Was muslimische Menschen betrifft, so kämen diese aus einer „ganz anderen Kultur und Zivilisation“, die der Integration entgegenstehe, weswegen eine humanitäre und wirtschaftliche Katastrophe folgen könne“.

Damit ist der Primas von Böhmen weit skeptischer gegenüber einer erfolgreichen Integration großer Flüchtlingskontingente aus dem Nahen Osten eingestellt als Papst Franziskus, den er wesentlich von seiner lateinamerikanischen Erfahrung mit sozialen Notlagen geprägt sieht.
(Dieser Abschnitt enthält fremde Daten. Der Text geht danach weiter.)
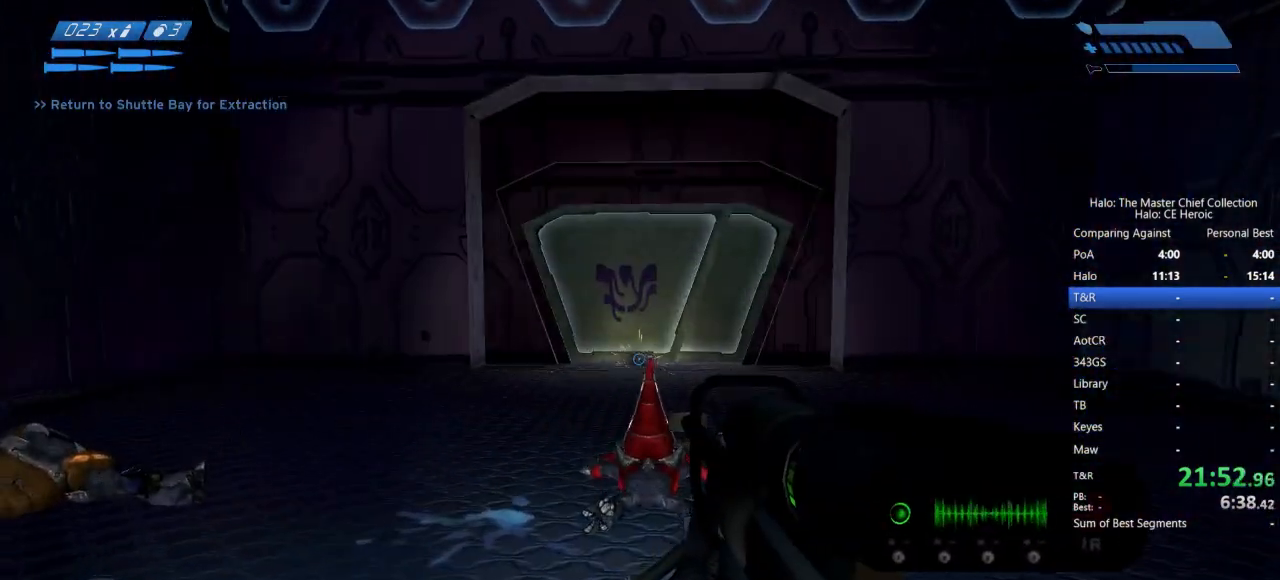
{"keys": ["w"], "mouse": [], "events": [[133, "a", "up"], [217, "w", "up"], [417, "w", "down"]]}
Der Wunsch des Pontifex, geflohenen Menschen zu helfen, sei „bewundernswert, doch manchmal nicht realistisch. (…) Ich an seiner Stelle würde wahrscheinlich auch in Tränen ausbrechen, aber sagen: Ich möchte allen diesen Personen helfen, aber es gibt keine totale Lösung“. Duka sieht die Flüchtlingsfrage auch anders als die Deutsche Bischofskonferenz. Mehr noch: Angela Merkel untergrabe „eine ganze Reihe zentraler Grundsätze der Europäischen Union in Sachen Sicherheit, sozialem Frieden und Schengen-Abkommen“. Die beste Lösung für viele Migranten, so Duka, sei es, „die staatliche Ordnung in ihren Heimatländern wiederherzustellen, um ihnen zu Hause ein Leben in Würde zu garantieren“. Das versteht sich freilich von selbst, ist aber sehr schwer umzusetzen.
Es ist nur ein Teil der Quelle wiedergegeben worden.